1. Revocation of the first instance judgment.

2. On April 10, 2018, the Defendant issued a medical treatment plan modification disposition against the Plaintiff.

Reasons

1. The reasons why the court should explain this part of the disposition are as stated in Paragraph 1 of the reasoning of the judgment of the first instance, except where the "this court" in Section 5 of the judgment of the first instance is deemed to be the "Seoul Administrative Court".

It shall be quoted in accordance with Article 8 (2) of the Administrative Litigation Act and the main sentence of Article 420 of the Civil Procedure Act.

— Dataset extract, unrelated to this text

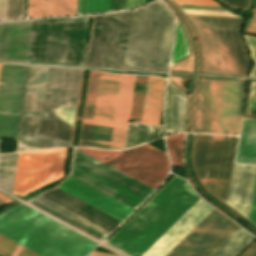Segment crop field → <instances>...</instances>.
<instances>
[{"label":"crop field","mask_w":256,"mask_h":256,"mask_svg":"<svg viewBox=\"0 0 256 256\" xmlns=\"http://www.w3.org/2000/svg\"><path fill=\"white\" fill-rule=\"evenodd\" d=\"M131 13L95 16L87 65L122 67Z\"/></svg>","instance_id":"11"},{"label":"crop field","mask_w":256,"mask_h":256,"mask_svg":"<svg viewBox=\"0 0 256 256\" xmlns=\"http://www.w3.org/2000/svg\"><path fill=\"white\" fill-rule=\"evenodd\" d=\"M188 54H189L188 41L185 37V34H184L178 20H177L176 37H175L172 63L188 56Z\"/></svg>","instance_id":"34"},{"label":"crop field","mask_w":256,"mask_h":256,"mask_svg":"<svg viewBox=\"0 0 256 256\" xmlns=\"http://www.w3.org/2000/svg\"><path fill=\"white\" fill-rule=\"evenodd\" d=\"M237 137L197 136L193 152L196 171L202 183L226 201Z\"/></svg>","instance_id":"9"},{"label":"crop field","mask_w":256,"mask_h":256,"mask_svg":"<svg viewBox=\"0 0 256 256\" xmlns=\"http://www.w3.org/2000/svg\"><path fill=\"white\" fill-rule=\"evenodd\" d=\"M172 35L171 13L159 1L134 10L123 67L166 69Z\"/></svg>","instance_id":"4"},{"label":"crop field","mask_w":256,"mask_h":256,"mask_svg":"<svg viewBox=\"0 0 256 256\" xmlns=\"http://www.w3.org/2000/svg\"><path fill=\"white\" fill-rule=\"evenodd\" d=\"M27 202L101 240L110 233L40 195Z\"/></svg>","instance_id":"23"},{"label":"crop field","mask_w":256,"mask_h":256,"mask_svg":"<svg viewBox=\"0 0 256 256\" xmlns=\"http://www.w3.org/2000/svg\"><path fill=\"white\" fill-rule=\"evenodd\" d=\"M135 75L121 74L110 149H123Z\"/></svg>","instance_id":"22"},{"label":"crop field","mask_w":256,"mask_h":256,"mask_svg":"<svg viewBox=\"0 0 256 256\" xmlns=\"http://www.w3.org/2000/svg\"><path fill=\"white\" fill-rule=\"evenodd\" d=\"M181 8H190V9H206V10H222L228 11L223 7H214V6H199V5H185L179 4ZM190 9H183L185 14H195V15H215V16H235L241 17L231 12H222V11H206V10H190Z\"/></svg>","instance_id":"35"},{"label":"crop field","mask_w":256,"mask_h":256,"mask_svg":"<svg viewBox=\"0 0 256 256\" xmlns=\"http://www.w3.org/2000/svg\"><path fill=\"white\" fill-rule=\"evenodd\" d=\"M181 139L182 134L166 137L167 148L172 165L182 166L180 157Z\"/></svg>","instance_id":"36"},{"label":"crop field","mask_w":256,"mask_h":256,"mask_svg":"<svg viewBox=\"0 0 256 256\" xmlns=\"http://www.w3.org/2000/svg\"><path fill=\"white\" fill-rule=\"evenodd\" d=\"M186 94L168 83L165 100L166 130L183 131Z\"/></svg>","instance_id":"24"},{"label":"crop field","mask_w":256,"mask_h":256,"mask_svg":"<svg viewBox=\"0 0 256 256\" xmlns=\"http://www.w3.org/2000/svg\"><path fill=\"white\" fill-rule=\"evenodd\" d=\"M238 227L213 209L166 256H209Z\"/></svg>","instance_id":"13"},{"label":"crop field","mask_w":256,"mask_h":256,"mask_svg":"<svg viewBox=\"0 0 256 256\" xmlns=\"http://www.w3.org/2000/svg\"><path fill=\"white\" fill-rule=\"evenodd\" d=\"M199 198L175 176L108 242L131 256H141Z\"/></svg>","instance_id":"1"},{"label":"crop field","mask_w":256,"mask_h":256,"mask_svg":"<svg viewBox=\"0 0 256 256\" xmlns=\"http://www.w3.org/2000/svg\"><path fill=\"white\" fill-rule=\"evenodd\" d=\"M240 256H256V241Z\"/></svg>","instance_id":"44"},{"label":"crop field","mask_w":256,"mask_h":256,"mask_svg":"<svg viewBox=\"0 0 256 256\" xmlns=\"http://www.w3.org/2000/svg\"><path fill=\"white\" fill-rule=\"evenodd\" d=\"M66 150L19 153L13 193L24 195L62 178Z\"/></svg>","instance_id":"12"},{"label":"crop field","mask_w":256,"mask_h":256,"mask_svg":"<svg viewBox=\"0 0 256 256\" xmlns=\"http://www.w3.org/2000/svg\"><path fill=\"white\" fill-rule=\"evenodd\" d=\"M119 77L101 72L89 147L109 149Z\"/></svg>","instance_id":"15"},{"label":"crop field","mask_w":256,"mask_h":256,"mask_svg":"<svg viewBox=\"0 0 256 256\" xmlns=\"http://www.w3.org/2000/svg\"><path fill=\"white\" fill-rule=\"evenodd\" d=\"M0 255L2 256H40L2 235H0Z\"/></svg>","instance_id":"33"},{"label":"crop field","mask_w":256,"mask_h":256,"mask_svg":"<svg viewBox=\"0 0 256 256\" xmlns=\"http://www.w3.org/2000/svg\"><path fill=\"white\" fill-rule=\"evenodd\" d=\"M17 156L18 153L0 155V187L10 192L13 190Z\"/></svg>","instance_id":"29"},{"label":"crop field","mask_w":256,"mask_h":256,"mask_svg":"<svg viewBox=\"0 0 256 256\" xmlns=\"http://www.w3.org/2000/svg\"><path fill=\"white\" fill-rule=\"evenodd\" d=\"M46 70L29 66L16 151L34 149Z\"/></svg>","instance_id":"14"},{"label":"crop field","mask_w":256,"mask_h":256,"mask_svg":"<svg viewBox=\"0 0 256 256\" xmlns=\"http://www.w3.org/2000/svg\"><path fill=\"white\" fill-rule=\"evenodd\" d=\"M25 0H8L6 20L23 18Z\"/></svg>","instance_id":"37"},{"label":"crop field","mask_w":256,"mask_h":256,"mask_svg":"<svg viewBox=\"0 0 256 256\" xmlns=\"http://www.w3.org/2000/svg\"><path fill=\"white\" fill-rule=\"evenodd\" d=\"M0 234L42 256H86L98 245L22 204L0 215Z\"/></svg>","instance_id":"2"},{"label":"crop field","mask_w":256,"mask_h":256,"mask_svg":"<svg viewBox=\"0 0 256 256\" xmlns=\"http://www.w3.org/2000/svg\"><path fill=\"white\" fill-rule=\"evenodd\" d=\"M7 0H0V20H5Z\"/></svg>","instance_id":"46"},{"label":"crop field","mask_w":256,"mask_h":256,"mask_svg":"<svg viewBox=\"0 0 256 256\" xmlns=\"http://www.w3.org/2000/svg\"><path fill=\"white\" fill-rule=\"evenodd\" d=\"M100 72L90 71L86 99L95 100ZM92 119L83 118L78 146L88 147Z\"/></svg>","instance_id":"31"},{"label":"crop field","mask_w":256,"mask_h":256,"mask_svg":"<svg viewBox=\"0 0 256 256\" xmlns=\"http://www.w3.org/2000/svg\"><path fill=\"white\" fill-rule=\"evenodd\" d=\"M236 162L256 163V120H243Z\"/></svg>","instance_id":"26"},{"label":"crop field","mask_w":256,"mask_h":256,"mask_svg":"<svg viewBox=\"0 0 256 256\" xmlns=\"http://www.w3.org/2000/svg\"><path fill=\"white\" fill-rule=\"evenodd\" d=\"M11 202L4 194L0 193V207Z\"/></svg>","instance_id":"47"},{"label":"crop field","mask_w":256,"mask_h":256,"mask_svg":"<svg viewBox=\"0 0 256 256\" xmlns=\"http://www.w3.org/2000/svg\"><path fill=\"white\" fill-rule=\"evenodd\" d=\"M70 175L133 208L154 190L76 148Z\"/></svg>","instance_id":"8"},{"label":"crop field","mask_w":256,"mask_h":256,"mask_svg":"<svg viewBox=\"0 0 256 256\" xmlns=\"http://www.w3.org/2000/svg\"><path fill=\"white\" fill-rule=\"evenodd\" d=\"M256 166L234 164L226 204L249 217Z\"/></svg>","instance_id":"20"},{"label":"crop field","mask_w":256,"mask_h":256,"mask_svg":"<svg viewBox=\"0 0 256 256\" xmlns=\"http://www.w3.org/2000/svg\"><path fill=\"white\" fill-rule=\"evenodd\" d=\"M124 5L125 0H111V7L110 0H105V6L104 0H78L77 14L103 11V6L104 12L99 13L109 12V7L110 12L119 11L124 10Z\"/></svg>","instance_id":"30"},{"label":"crop field","mask_w":256,"mask_h":256,"mask_svg":"<svg viewBox=\"0 0 256 256\" xmlns=\"http://www.w3.org/2000/svg\"><path fill=\"white\" fill-rule=\"evenodd\" d=\"M187 16L201 43L202 72L246 76L249 59L239 37L244 18Z\"/></svg>","instance_id":"5"},{"label":"crop field","mask_w":256,"mask_h":256,"mask_svg":"<svg viewBox=\"0 0 256 256\" xmlns=\"http://www.w3.org/2000/svg\"><path fill=\"white\" fill-rule=\"evenodd\" d=\"M80 73L48 67L35 149L69 146Z\"/></svg>","instance_id":"3"},{"label":"crop field","mask_w":256,"mask_h":256,"mask_svg":"<svg viewBox=\"0 0 256 256\" xmlns=\"http://www.w3.org/2000/svg\"><path fill=\"white\" fill-rule=\"evenodd\" d=\"M77 0H47L45 16L76 15Z\"/></svg>","instance_id":"32"},{"label":"crop field","mask_w":256,"mask_h":256,"mask_svg":"<svg viewBox=\"0 0 256 256\" xmlns=\"http://www.w3.org/2000/svg\"><path fill=\"white\" fill-rule=\"evenodd\" d=\"M177 3H185V4H200V5H214L219 6L212 0H175Z\"/></svg>","instance_id":"41"},{"label":"crop field","mask_w":256,"mask_h":256,"mask_svg":"<svg viewBox=\"0 0 256 256\" xmlns=\"http://www.w3.org/2000/svg\"><path fill=\"white\" fill-rule=\"evenodd\" d=\"M89 256H118V255L93 251Z\"/></svg>","instance_id":"48"},{"label":"crop field","mask_w":256,"mask_h":256,"mask_svg":"<svg viewBox=\"0 0 256 256\" xmlns=\"http://www.w3.org/2000/svg\"><path fill=\"white\" fill-rule=\"evenodd\" d=\"M88 17L33 20L29 62L84 66Z\"/></svg>","instance_id":"6"},{"label":"crop field","mask_w":256,"mask_h":256,"mask_svg":"<svg viewBox=\"0 0 256 256\" xmlns=\"http://www.w3.org/2000/svg\"><path fill=\"white\" fill-rule=\"evenodd\" d=\"M0 68H1V65H0Z\"/></svg>","instance_id":"49"},{"label":"crop field","mask_w":256,"mask_h":256,"mask_svg":"<svg viewBox=\"0 0 256 256\" xmlns=\"http://www.w3.org/2000/svg\"><path fill=\"white\" fill-rule=\"evenodd\" d=\"M211 207L200 198L142 256H165L213 209Z\"/></svg>","instance_id":"17"},{"label":"crop field","mask_w":256,"mask_h":256,"mask_svg":"<svg viewBox=\"0 0 256 256\" xmlns=\"http://www.w3.org/2000/svg\"><path fill=\"white\" fill-rule=\"evenodd\" d=\"M56 188L41 195L110 232L121 222Z\"/></svg>","instance_id":"21"},{"label":"crop field","mask_w":256,"mask_h":256,"mask_svg":"<svg viewBox=\"0 0 256 256\" xmlns=\"http://www.w3.org/2000/svg\"><path fill=\"white\" fill-rule=\"evenodd\" d=\"M143 4V0H126L125 10Z\"/></svg>","instance_id":"45"},{"label":"crop field","mask_w":256,"mask_h":256,"mask_svg":"<svg viewBox=\"0 0 256 256\" xmlns=\"http://www.w3.org/2000/svg\"><path fill=\"white\" fill-rule=\"evenodd\" d=\"M240 236L242 238H240ZM254 237L238 228L212 255L210 256H235Z\"/></svg>","instance_id":"28"},{"label":"crop field","mask_w":256,"mask_h":256,"mask_svg":"<svg viewBox=\"0 0 256 256\" xmlns=\"http://www.w3.org/2000/svg\"><path fill=\"white\" fill-rule=\"evenodd\" d=\"M222 80L200 79L195 131L216 134ZM245 80H223L217 134L237 135Z\"/></svg>","instance_id":"7"},{"label":"crop field","mask_w":256,"mask_h":256,"mask_svg":"<svg viewBox=\"0 0 256 256\" xmlns=\"http://www.w3.org/2000/svg\"><path fill=\"white\" fill-rule=\"evenodd\" d=\"M246 39L248 48L250 49V56L253 60V69L249 72V76L256 77V37L243 36Z\"/></svg>","instance_id":"39"},{"label":"crop field","mask_w":256,"mask_h":256,"mask_svg":"<svg viewBox=\"0 0 256 256\" xmlns=\"http://www.w3.org/2000/svg\"><path fill=\"white\" fill-rule=\"evenodd\" d=\"M46 0H29V17L44 16Z\"/></svg>","instance_id":"38"},{"label":"crop field","mask_w":256,"mask_h":256,"mask_svg":"<svg viewBox=\"0 0 256 256\" xmlns=\"http://www.w3.org/2000/svg\"><path fill=\"white\" fill-rule=\"evenodd\" d=\"M26 66L2 65L0 136L15 137Z\"/></svg>","instance_id":"16"},{"label":"crop field","mask_w":256,"mask_h":256,"mask_svg":"<svg viewBox=\"0 0 256 256\" xmlns=\"http://www.w3.org/2000/svg\"><path fill=\"white\" fill-rule=\"evenodd\" d=\"M78 149L154 189L165 178L169 167L167 155L147 144L118 152Z\"/></svg>","instance_id":"10"},{"label":"crop field","mask_w":256,"mask_h":256,"mask_svg":"<svg viewBox=\"0 0 256 256\" xmlns=\"http://www.w3.org/2000/svg\"><path fill=\"white\" fill-rule=\"evenodd\" d=\"M229 6L240 7V8H250L251 0H221Z\"/></svg>","instance_id":"40"},{"label":"crop field","mask_w":256,"mask_h":256,"mask_svg":"<svg viewBox=\"0 0 256 256\" xmlns=\"http://www.w3.org/2000/svg\"><path fill=\"white\" fill-rule=\"evenodd\" d=\"M249 220H251L253 223L256 224V184H255V190H254Z\"/></svg>","instance_id":"43"},{"label":"crop field","mask_w":256,"mask_h":256,"mask_svg":"<svg viewBox=\"0 0 256 256\" xmlns=\"http://www.w3.org/2000/svg\"><path fill=\"white\" fill-rule=\"evenodd\" d=\"M165 80L149 76L141 123L158 124Z\"/></svg>","instance_id":"25"},{"label":"crop field","mask_w":256,"mask_h":256,"mask_svg":"<svg viewBox=\"0 0 256 256\" xmlns=\"http://www.w3.org/2000/svg\"><path fill=\"white\" fill-rule=\"evenodd\" d=\"M57 188L121 221L134 210L70 176Z\"/></svg>","instance_id":"19"},{"label":"crop field","mask_w":256,"mask_h":256,"mask_svg":"<svg viewBox=\"0 0 256 256\" xmlns=\"http://www.w3.org/2000/svg\"><path fill=\"white\" fill-rule=\"evenodd\" d=\"M161 127L128 123L125 148L158 139Z\"/></svg>","instance_id":"27"},{"label":"crop field","mask_w":256,"mask_h":256,"mask_svg":"<svg viewBox=\"0 0 256 256\" xmlns=\"http://www.w3.org/2000/svg\"><path fill=\"white\" fill-rule=\"evenodd\" d=\"M32 20L0 23V60L28 62Z\"/></svg>","instance_id":"18"},{"label":"crop field","mask_w":256,"mask_h":256,"mask_svg":"<svg viewBox=\"0 0 256 256\" xmlns=\"http://www.w3.org/2000/svg\"><path fill=\"white\" fill-rule=\"evenodd\" d=\"M249 110H256V82H252Z\"/></svg>","instance_id":"42"}]
</instances>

2. Whether the instant disposition is lawful

A. The summary of the Plaintiff’s assertion 1) Although the injury and disease of this case at the time of the instant disposition could have expected to be supported by continuous treatment, the symptoms of this case cannot be deemed to have been fixed, the instant disposition based on the premise that the Plaintiff’s symptoms have been fixed is unlawful. (2) According to the result of the Defendant’s medical record appraisal entrustment conducted by the court of first instance, the Plaintiff appears to have been caused by the reduction or removal of stress in daily life rather than by active treatment; (3) the Plaintiff received disability benefits upon the determination of class 14 subparag. 10 of the disability grade No. 14 on July 5, 2018; and (4) the Plaintiff continued to receive necessary treatment at the medical institution after the completion of the medical treatment on April 30, 2018 through the Defendant’s merger certificate, etc., the instant disposition based on the premise that the Plaintiff’s symptoms have been fixed is lawful.

B. 1) Article 5 Subparag. 4 of the Industrial Accident Compensation Insurance Act provides that “The term “the treatment of an injury or disease is completely cured or the treatment is no longer expected, and the symptoms thereof are fixed.” In full view of the contents and legislative purport of each provision of the Industrial Accident Compensation Insurance Act (Medical Care Benefits), Articles 40, 51, 57, and 77 (Additional Medical Care Benefits), and the Industrial Accident Compensation Insurance Act (hereinafter “Industrial Accident Compensation Insurance Act”), the meaning of the cure is to prevent the aggravation of a fixed symptoms rather than the treatment to defend the injury or disease of an employee receiving medical care.